2021 Kwibuka Women's T20 Tournament
- Dates: 6 – 12 June 2021
- Administrator: Rwanda Cricket Association
- Cricket format: Women's Twenty20 International
- Tournament format(s): Round-robin and play-offs
- Host: Rwanda
- Champions: Kenya (4th title)
- Runners-up: Namibia
- Participants: 5
- Matches: 14
- Player of the series: Queentor Abel
- Most runs: Sune Wittmann (167)
- Most wickets: Sarah Wetoto (17)

= 2021 Kwibuka Women's T20 Tournament =

International cricket tournament

The 2021 Kwibuka Women's T20 Tournament was a women's T20I cricket (WT20I) tournament held in Rwanda from 6 to 12 June 2021. This was the seventh edition of the annual Kwibuka T20 Tournament, first organised in 2014 in remembrance of the victims of the 1994 genocide against the Tutsi. All matches were played at the Gahanga International Cricket Stadium in Kigali. Tanzania won the 2019 edition but did not defend the title this year. The 2020 edition of the tournament was cancelled due to the COVID-19 pandemic.

The 2021 edition of the tournament was originally announced as a five-team event featuring the women's national sides of Rwanda, Botswana, Namibia, Nigeria and two-time champions Uganda. On 29 May 2021, it was confirmed that three-time champions Kenya would also participate. Botswana, Namibia and Nigeria played in the Kwibuka tournament for the first time. The six teams were placed into two groups of three. However, Uganda withdrew from the tournament on 3 June 2021 due to positive COVID-19 tests within their camp. Prior to their withdrawal, Uganda had named a provisional squad for the tournament.

The Rwanda Cricket Association stated their intent to further enhance the status of the Kwibuka tournament by including Zimbabwe on a regular basis in future years and inviting leading associate teams from Europe and elsewhere, stating that they had already held positive talks with the German Cricket Federation and the Brazilian Cricket Association.

Saved data entries:
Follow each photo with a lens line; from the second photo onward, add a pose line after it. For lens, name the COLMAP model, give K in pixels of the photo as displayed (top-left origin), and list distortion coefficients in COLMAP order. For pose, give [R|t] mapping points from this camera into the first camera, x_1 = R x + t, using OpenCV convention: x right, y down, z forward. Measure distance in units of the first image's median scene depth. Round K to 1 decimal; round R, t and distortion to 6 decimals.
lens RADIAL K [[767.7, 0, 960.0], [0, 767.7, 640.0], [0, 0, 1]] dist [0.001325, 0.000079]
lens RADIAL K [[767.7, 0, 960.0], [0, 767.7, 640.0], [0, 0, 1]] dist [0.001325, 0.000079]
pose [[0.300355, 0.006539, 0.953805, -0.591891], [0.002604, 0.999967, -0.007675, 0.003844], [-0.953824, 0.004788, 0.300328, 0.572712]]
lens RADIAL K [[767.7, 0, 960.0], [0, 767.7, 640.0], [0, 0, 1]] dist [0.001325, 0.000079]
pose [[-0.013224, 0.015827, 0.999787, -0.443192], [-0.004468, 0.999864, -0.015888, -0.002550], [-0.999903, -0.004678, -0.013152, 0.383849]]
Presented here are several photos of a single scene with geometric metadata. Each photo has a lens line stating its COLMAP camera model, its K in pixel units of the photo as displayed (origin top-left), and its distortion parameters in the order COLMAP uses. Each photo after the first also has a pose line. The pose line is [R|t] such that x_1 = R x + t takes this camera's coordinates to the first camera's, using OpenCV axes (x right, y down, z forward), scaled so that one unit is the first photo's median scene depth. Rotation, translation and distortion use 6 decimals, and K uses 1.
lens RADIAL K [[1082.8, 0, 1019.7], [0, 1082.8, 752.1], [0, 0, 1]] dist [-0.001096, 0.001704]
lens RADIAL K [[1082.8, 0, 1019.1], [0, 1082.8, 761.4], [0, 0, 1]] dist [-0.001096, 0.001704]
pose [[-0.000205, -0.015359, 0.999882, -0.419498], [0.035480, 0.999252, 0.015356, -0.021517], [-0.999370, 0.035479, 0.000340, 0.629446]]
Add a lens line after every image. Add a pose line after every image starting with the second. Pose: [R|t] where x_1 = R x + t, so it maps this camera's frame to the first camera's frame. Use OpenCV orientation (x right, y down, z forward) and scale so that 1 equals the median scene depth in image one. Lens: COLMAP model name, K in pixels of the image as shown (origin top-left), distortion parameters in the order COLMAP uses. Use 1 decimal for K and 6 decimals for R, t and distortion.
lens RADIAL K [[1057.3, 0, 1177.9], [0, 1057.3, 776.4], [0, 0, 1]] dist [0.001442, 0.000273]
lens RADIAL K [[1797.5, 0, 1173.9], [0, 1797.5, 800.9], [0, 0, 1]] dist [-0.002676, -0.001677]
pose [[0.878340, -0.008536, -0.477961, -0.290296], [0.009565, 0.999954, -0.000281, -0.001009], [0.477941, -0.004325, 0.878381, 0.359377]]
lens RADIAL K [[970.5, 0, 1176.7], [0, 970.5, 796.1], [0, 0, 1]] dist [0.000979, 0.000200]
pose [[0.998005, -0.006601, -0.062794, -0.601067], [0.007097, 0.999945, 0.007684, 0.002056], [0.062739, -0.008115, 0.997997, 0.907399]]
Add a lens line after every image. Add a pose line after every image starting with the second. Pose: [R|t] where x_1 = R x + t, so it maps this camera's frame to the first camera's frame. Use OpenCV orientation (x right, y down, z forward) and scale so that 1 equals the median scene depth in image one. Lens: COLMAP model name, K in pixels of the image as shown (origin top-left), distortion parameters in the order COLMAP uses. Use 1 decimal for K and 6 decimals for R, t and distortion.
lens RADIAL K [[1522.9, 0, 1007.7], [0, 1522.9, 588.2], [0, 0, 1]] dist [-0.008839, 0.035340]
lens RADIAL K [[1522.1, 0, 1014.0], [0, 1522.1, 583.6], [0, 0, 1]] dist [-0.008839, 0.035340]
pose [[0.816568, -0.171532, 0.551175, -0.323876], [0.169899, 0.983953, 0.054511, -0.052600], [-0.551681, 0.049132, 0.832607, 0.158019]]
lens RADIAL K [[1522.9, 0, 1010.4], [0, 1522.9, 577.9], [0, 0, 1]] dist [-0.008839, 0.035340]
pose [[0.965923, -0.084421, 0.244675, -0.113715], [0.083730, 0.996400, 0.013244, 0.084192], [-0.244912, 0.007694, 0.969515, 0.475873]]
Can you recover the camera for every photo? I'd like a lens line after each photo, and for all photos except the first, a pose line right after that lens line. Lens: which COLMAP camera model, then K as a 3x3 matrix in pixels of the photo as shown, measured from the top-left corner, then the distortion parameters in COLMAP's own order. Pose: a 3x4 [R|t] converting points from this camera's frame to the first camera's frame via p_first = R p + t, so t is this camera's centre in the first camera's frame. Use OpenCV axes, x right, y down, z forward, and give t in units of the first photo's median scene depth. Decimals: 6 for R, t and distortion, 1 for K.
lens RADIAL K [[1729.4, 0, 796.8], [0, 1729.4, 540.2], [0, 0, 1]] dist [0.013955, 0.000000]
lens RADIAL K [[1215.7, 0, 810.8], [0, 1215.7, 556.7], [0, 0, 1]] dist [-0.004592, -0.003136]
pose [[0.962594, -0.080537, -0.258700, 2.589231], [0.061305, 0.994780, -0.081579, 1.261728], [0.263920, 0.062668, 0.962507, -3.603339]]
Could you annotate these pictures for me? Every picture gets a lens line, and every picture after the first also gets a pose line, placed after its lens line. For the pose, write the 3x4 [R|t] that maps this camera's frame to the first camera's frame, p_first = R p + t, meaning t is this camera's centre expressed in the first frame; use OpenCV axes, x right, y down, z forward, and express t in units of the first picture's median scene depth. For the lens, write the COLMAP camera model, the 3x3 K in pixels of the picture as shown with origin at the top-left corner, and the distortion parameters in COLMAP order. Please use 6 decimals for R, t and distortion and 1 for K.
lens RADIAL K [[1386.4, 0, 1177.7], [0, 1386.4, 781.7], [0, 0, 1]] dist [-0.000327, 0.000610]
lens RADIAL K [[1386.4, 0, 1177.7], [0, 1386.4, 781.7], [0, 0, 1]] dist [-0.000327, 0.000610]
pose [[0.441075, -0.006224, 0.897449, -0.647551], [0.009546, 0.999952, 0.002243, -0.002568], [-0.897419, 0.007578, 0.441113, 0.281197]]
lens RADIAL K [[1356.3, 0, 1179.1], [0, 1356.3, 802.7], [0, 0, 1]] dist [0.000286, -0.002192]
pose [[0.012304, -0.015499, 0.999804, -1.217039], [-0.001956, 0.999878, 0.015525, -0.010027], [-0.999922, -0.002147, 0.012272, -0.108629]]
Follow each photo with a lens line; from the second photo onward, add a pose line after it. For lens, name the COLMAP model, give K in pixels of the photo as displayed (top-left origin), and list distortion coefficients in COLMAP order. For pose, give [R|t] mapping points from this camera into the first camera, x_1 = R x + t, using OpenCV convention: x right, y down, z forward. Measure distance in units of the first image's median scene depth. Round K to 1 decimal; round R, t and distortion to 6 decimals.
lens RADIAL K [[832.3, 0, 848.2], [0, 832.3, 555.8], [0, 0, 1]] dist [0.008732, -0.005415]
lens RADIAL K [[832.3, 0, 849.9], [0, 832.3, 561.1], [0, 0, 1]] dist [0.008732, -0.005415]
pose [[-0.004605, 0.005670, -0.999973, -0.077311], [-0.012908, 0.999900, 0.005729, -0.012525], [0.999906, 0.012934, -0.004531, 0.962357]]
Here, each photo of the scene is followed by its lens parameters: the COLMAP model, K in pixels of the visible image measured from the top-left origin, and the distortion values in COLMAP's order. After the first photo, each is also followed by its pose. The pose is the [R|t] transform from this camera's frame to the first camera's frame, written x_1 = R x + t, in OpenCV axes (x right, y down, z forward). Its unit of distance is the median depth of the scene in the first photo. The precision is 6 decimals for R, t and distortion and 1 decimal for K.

Apply what you read.
[1] In the page on the 2021 Kwibuka Women's T20 Tournament, why did Uganda withdraw?
[2] Repeat the part of the page on the 2021 Kwibuka Women's T20 Tournament starting at "International cricket tournament" and ending at "the COVID-19 pandemic.".
[3] Pick up the page on the 2021 Kwibuka Women's T20 Tournament after its final sentence and continue writing it.
The listing is not needed here.

List of answers.
[1] Uganda withdrew because of positive COVID-19 tests within their camp.

[2]
International cricket tournament

The 2021 Kwibuka Women's T20 Tournament was a women's T20I cricket (WT20I) tournament held in Rwanda from 6 to 12 June 2021. This was the seventh edition of the annual Kwibuka T20 Tournament, first organised in 2014 in remembrance of the victims of the 1994 genocide against the Tutsi. All matches were played at the Gahanga International Cricket Stadium in Kigali. Tanzania won the 2019 edition but did not defend the title this year. The 2020 edition of the tournament was cancelled due to the COVID-19 pandemic.

[3]
Namibia won all four of their round-robin matches to become the first team to qualify for the semi-finals. Hosts Rwanda beat Nigeria in their penultimate group match to confirm their berth in the semi-finals. Kenya also secured a place in the semi-finals. In the final group game, Nigeria beat Botswana by three wickets to become the fourth and final team to qualify for the semi-finals. Namibia and Kenya advanced to the final with comfortable semi-final victories over Nigeria and Rwanda, respectively.

Rwanda finished the tournament in third place, after beating Nigeria by eight runs in the play-off match. Kenya won their fourth Kwibuka T20 title after defeating Namibia by 7 wickets in the final. Kenyan all-rounder Queentor Abel was named player of the tournament, after scoring 165 runs and taking 7 wickets.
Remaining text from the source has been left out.